Shakira’s presence at a World Cup fixture is, by now, a recurring motif in the tournament’s cultural texture. She provided the official anthem for South Africa 2010 with “Waka Waka”, contributed “La La La” to Brazil 2014, and returned for the 2026 edition as the voice of “Dai Dai”. Her connection to Argentina, meanwhile, predates the Messi era: in the late 1990s and early 2000s she was the partner of Antonio de la Rúa, son of former Argentine president Fernando de la Rúa, and spent extended periods in Buenos Aires. That biography helps explain why a Colombian artist with no Argentine nationality would be seen cheering the Albiceleste with such visible investment, and why her tribute to Messi was framed, in her own words, as pride on behalf of “todos los latinos”.

Across Latin American media, the sequence was absorbed less as a celebrity sighting than as a moment of pan-regional resonance.

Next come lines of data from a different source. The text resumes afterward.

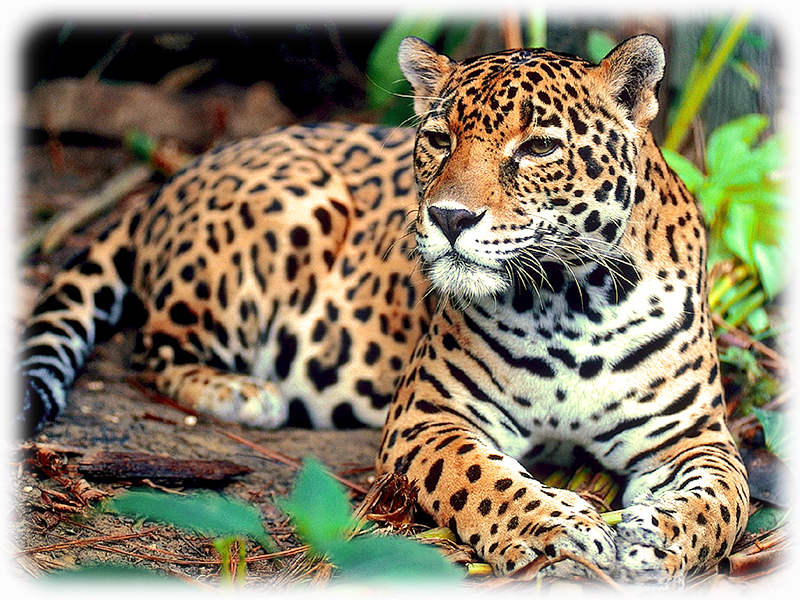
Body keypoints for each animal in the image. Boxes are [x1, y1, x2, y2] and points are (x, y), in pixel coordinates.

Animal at [17, 34, 748, 587]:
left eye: (540, 147)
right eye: (438, 137)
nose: (449, 217)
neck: (570, 299)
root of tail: (171, 179)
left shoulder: (696, 437)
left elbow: (722, 503)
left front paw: (655, 539)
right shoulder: (431, 419)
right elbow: (489, 482)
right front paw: (559, 532)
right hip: (293, 208)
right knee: (154, 347)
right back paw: (246, 393)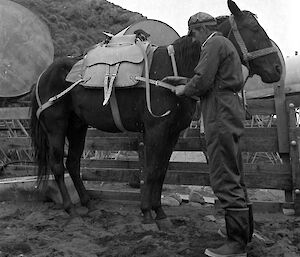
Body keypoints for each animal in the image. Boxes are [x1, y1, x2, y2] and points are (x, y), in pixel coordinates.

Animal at [29, 0, 282, 225]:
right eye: (254, 29)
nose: (277, 68)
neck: (175, 66)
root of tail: (43, 74)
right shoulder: (155, 131)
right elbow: (150, 171)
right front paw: (147, 213)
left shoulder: (171, 133)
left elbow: (160, 171)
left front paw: (160, 213)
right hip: (56, 127)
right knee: (58, 165)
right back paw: (70, 209)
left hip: (78, 126)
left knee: (73, 163)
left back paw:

Colombian outlets noted the singer’s long-standing affinity for Argentine culture; Argentine coverage highlighted the kisscam clip and the message as a warm, cross-border salute to their captain. On social platforms, the images of Shakira and her sons — Milan’s kiss, Sasha dancing in his seat — were shared alongside clips of Messi’s goals, the two narratives merging into a single story about a night in Texas where sport and pop culture briefly overlapped. The bilingual Instagram post, in particular, functioned as a digital bridge, its English version extending the gesture to a global audience while the Spanish original anchored it in a shared Latin American emotional register.

As the stadium emptied and Argentina’s qualification was confirmed, the lasting image was not only of Messi wheeling away in celebration but of a singer, momentarily caught off-guard by a camera, removing her sunglasses to acknowledge a crowd that had recognised her. The kiss from her son, the wave, and the subsequent message formed a triptych of small, personal acts that, amplified by the machinery of a World Cup broadcast, became part of the tournament’s expanding archive of off-field moments.